Medical illustration showing the vagus nerve pathway through the neck and torso.
Credit: iStock.
Read time: 3 minutes

Dopamine is usually the first point of call to explain why food and drugs feel rewarding.


However, a new study has found that signals from the gut, carried by the vagus nerve, are required for normal dopamine responses. When vagal signaling was disrupted, dopamine activity and reward-related behaviors were strongly reduced.

The vagus nerve is reshaping views of dopamine reward

Reward, motivation, and reinforcement are often treated as problems of the brain alone, and at the center of this view sits dopamine. Neurons that release dopamine in the midbrain send signals to regions such as the nucleus accumbens, forming circuits that respond to food, drugs of abuse, and their linked cues.

 

Nucleus accumbens

A brain region involved in reward and motivation that responds strongly to dopamine released during pleasurable or reinforcing experiences.

 

“Reward events, whether elicited by food or drugs of abuse, and their ensuing (mal)adaptive consequences depend on the precise orchestration of distinct neural circuits and ensembles,” explained the authors of the latest study.
------
#### Questions on the material
A) Copy everything in the article on the vagus nerve and dopamine from "Credit: iStock." down to "their linked cues." word for word.
B) Continue the article on gut signals and dopamine reward from the point where it ends.

#### Given material
------
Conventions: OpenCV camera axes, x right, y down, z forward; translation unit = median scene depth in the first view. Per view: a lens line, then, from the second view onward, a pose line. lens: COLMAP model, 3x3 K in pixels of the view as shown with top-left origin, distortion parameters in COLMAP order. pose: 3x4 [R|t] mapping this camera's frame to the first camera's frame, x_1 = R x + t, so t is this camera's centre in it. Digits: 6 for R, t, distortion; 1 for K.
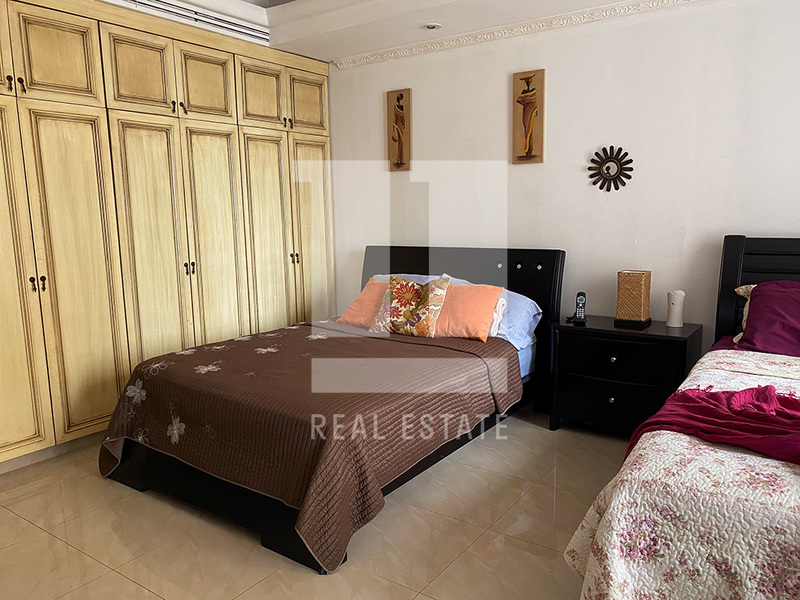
lens RADIAL K [[594.9, 0, 400.4], [0, 594.9, 302.4], [0, 0, 1]] dist [-0.015079, -0.023929]
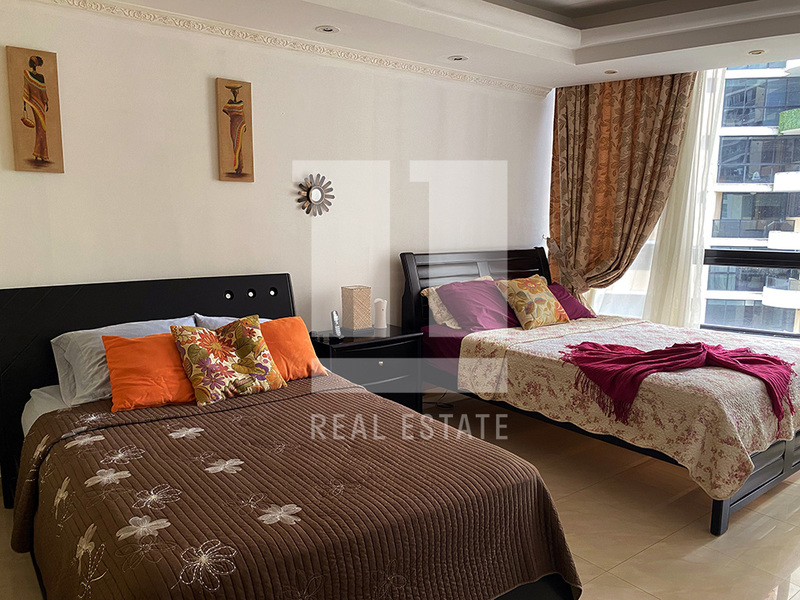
------
#### Answers by task
A)
Credit: iStock.
Read time: 3 minutes

Dopamine is usually the first point of call to explain why food and drugs feel rewarding.


However, a new study has found that signals from the gut, carried by the vagus nerve, are required for normal dopamine responses. When vagal signaling was disrupted, dopamine activity and reward-related behaviors were strongly reduced.

The vagus nerve is reshaping views of dopamine reward

Reward, motivation, and reinforcement are often treated as problems of the brain alone, and at the center of this view sits dopamine. Neurons that release dopamine in the midbrain send signals to regions such as the nucleus accumbens, forming circuits that respond to food, drugs of abuse, and their linked cues.

B)
This framework helps explain why very different rewards can drive similar patterns of learning and behavior.


Recently, however, this brain-focused view has started to shift. Studies now show that signals from the body shape how the brain responds to the environment. Hormones, immune signals, and internal metabolic state can all influence motivation and learning.


“The gut emerges as a central player in coordinating the body-brain tango,” said the team. It produces chemical messengers, hosts microbes, and connects to the brain through dedicated nerves.


One of these pathways is the vagus nerve. It is the main sensory route carrying information from the gut to the brainstem and on to higher brain regions. The vagus nerve “serves as a major bridge between peripheral organs and the brain,” the authors added.


Previous work has linked vagal signaling to feeding behavior, and some studies suggested it could influence dopamine-driven eating. What remains unclear is whether the vagus nerve adjusts dopamine activity or is needed for dopamine-based reward itself.


The new study set out to test whether the gut–brain vagal axis is required for dopamine signaling and reward-related behavior in response to both food and drugs of abuse.

Cutting the vagus nerve alters dopamine and reward behavior

The researchers used mice and combined behavioral tests with real-time dopamine measurements and recordings of neural activity. In one group of mice, the vagus nerve was cut below the diaphragm, a procedure known as subdiaphragmatic vagotomy. Control animals underwent the same surgery, but the nerve was left intact.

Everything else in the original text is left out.